The changes may impact neighborhoods for years to come. Due to the pandemic, the FAA wasn’t able to sit down with residents for their input over the last several months.
The FAA says the new paths will cut flight delays and make the air traffic system safer and more efficient.
"What we are doing is updating the procedures in and out of Florida’s airports," said Michael O'Harra, FAA's Southern Region Administrator.
The FAA’s plan to redesign the South Florida skies has been in the works for months. GPS technology is going to refine the flight patterns initially built decades ago.
North Miami resident Beverly Hilton and the homeowners group got wind of the proposed changes. One of their concerns is the noise.
"I sent them a note and asked them, please to continue to channel it over the water instead of the residential, and it's not just me," Hilton said.
But O'Harra said the planes under the new system may end up at higher altitudes.
"We’ve heard from some of the communities about altitude and as we have done research we’ve found that — and it's not atypical — but what we’ve found in Miami planes year after year are a little bit higher ... and obviously the higher they are, the quieter they can be," he said.

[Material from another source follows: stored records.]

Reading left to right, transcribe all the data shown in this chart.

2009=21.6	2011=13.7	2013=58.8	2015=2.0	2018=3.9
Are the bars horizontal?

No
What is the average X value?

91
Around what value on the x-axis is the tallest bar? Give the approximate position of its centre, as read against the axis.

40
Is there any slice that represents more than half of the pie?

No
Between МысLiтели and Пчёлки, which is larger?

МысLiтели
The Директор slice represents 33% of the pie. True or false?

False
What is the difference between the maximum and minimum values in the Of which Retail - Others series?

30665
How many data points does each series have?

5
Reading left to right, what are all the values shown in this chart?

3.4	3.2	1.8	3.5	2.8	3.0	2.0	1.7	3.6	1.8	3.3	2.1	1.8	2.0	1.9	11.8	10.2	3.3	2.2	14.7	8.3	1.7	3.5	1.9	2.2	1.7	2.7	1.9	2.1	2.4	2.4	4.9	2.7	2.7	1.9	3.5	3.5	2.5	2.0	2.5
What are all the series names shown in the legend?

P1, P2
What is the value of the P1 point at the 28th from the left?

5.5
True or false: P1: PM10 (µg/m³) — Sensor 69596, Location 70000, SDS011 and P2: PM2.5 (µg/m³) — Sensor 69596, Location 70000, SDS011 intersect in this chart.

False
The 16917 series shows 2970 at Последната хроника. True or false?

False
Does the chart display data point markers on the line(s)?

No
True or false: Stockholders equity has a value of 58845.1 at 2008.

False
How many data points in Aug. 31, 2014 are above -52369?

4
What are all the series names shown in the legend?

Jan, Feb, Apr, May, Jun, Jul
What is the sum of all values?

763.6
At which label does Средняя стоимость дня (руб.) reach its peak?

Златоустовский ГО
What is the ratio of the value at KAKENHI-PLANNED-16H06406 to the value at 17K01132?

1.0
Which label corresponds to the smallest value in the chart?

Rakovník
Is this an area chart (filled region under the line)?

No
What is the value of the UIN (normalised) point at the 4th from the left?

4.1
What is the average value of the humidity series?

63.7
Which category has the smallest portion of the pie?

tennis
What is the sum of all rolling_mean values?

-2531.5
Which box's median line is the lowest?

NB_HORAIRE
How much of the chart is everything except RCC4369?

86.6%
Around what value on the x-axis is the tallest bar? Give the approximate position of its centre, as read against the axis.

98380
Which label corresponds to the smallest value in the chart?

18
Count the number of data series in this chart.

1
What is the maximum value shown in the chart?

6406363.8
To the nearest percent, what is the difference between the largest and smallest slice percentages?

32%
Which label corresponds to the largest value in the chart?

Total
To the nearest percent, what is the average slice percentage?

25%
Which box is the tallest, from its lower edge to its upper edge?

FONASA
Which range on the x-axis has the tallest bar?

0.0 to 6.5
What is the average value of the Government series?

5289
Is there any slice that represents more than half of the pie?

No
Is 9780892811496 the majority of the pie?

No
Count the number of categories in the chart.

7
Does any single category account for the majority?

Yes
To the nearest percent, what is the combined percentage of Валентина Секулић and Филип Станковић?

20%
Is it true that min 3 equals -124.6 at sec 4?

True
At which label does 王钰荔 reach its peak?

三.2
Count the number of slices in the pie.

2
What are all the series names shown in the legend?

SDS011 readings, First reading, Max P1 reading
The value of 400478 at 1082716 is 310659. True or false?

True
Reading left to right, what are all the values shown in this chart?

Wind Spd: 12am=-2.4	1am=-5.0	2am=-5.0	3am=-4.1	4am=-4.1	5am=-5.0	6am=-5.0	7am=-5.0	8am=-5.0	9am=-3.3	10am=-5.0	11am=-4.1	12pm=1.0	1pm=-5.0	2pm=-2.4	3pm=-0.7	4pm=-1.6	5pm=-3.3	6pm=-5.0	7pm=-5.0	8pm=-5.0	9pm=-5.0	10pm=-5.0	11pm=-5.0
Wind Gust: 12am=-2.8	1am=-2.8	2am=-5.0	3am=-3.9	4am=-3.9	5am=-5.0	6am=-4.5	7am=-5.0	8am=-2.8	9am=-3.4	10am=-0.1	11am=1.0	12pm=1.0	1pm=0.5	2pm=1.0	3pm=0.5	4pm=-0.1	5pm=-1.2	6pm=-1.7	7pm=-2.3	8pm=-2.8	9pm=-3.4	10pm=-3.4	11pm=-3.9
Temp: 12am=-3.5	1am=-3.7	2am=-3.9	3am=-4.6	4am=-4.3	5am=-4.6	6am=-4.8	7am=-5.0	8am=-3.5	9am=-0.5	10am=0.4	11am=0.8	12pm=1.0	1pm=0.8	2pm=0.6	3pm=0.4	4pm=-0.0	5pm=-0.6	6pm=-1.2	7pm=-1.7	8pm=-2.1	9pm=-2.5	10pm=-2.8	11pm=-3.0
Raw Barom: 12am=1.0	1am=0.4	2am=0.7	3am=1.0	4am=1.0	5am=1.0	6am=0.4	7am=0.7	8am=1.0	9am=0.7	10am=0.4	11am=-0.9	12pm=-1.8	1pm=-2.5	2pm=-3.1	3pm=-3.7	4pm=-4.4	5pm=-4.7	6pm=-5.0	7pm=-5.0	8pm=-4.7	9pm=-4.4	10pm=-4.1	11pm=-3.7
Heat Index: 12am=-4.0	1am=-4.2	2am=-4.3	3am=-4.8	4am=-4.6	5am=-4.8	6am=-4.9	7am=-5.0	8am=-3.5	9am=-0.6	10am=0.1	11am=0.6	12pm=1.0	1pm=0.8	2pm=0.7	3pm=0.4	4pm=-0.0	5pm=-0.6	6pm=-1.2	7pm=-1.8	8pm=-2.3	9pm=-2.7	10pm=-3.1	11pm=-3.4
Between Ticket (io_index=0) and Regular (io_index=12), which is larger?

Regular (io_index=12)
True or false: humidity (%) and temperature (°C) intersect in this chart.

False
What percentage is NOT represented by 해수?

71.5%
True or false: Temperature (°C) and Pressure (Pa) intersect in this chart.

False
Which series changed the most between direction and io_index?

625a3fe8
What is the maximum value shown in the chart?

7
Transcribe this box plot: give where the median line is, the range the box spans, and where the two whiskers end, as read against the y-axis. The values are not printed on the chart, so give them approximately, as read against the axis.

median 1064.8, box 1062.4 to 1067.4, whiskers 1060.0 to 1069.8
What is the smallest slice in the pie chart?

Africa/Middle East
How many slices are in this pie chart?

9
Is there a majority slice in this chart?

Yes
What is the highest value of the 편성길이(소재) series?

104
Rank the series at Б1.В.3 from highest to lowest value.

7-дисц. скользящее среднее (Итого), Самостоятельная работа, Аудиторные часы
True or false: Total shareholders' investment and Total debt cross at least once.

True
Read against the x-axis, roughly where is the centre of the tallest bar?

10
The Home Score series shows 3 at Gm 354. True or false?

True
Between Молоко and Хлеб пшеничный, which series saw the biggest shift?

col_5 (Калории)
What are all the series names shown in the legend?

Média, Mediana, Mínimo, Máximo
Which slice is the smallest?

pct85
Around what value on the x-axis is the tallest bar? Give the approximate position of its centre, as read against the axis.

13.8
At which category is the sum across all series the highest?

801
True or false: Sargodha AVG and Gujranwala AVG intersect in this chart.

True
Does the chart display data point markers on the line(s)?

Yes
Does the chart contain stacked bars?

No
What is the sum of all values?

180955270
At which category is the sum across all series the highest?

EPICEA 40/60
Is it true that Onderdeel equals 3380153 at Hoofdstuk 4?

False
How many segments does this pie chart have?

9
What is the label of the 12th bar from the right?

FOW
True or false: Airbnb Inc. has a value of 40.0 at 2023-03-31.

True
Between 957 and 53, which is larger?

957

Hilton, other residents and elected officials north of downtown have expressed concerns about a route that comes out of Miami International Airport and heads north, but O’Harra said the FAA went to great lengths to keep these flights over the water.
"Our design team tried to keep those flights that make that turn to the north over the bay as much in the middle of the bay as they could be," he said. "If folks are going to fly up the bay, let's make it as quiet as it can be."
In 2019, the FAA met with residents and got views for its online videos, but due to COVID-19, it’s been holding Zoom meetings for residents' input —something that may not have been on residents' radar.
"We are interested in the public’s comments in our South Florida Central Metroplex project," O'Harra said. "We’ve extended it once. It actually comes to a close of a 74 days comment tomorrow — Friday at midnight."
FAA says it moved some of the routes as much as possible out over the water, over parks, and industrial areas to limit the noise. This fall, they will finalize the routes and they will start flying in 2021. Residents have until Friday at midnight to submit their input.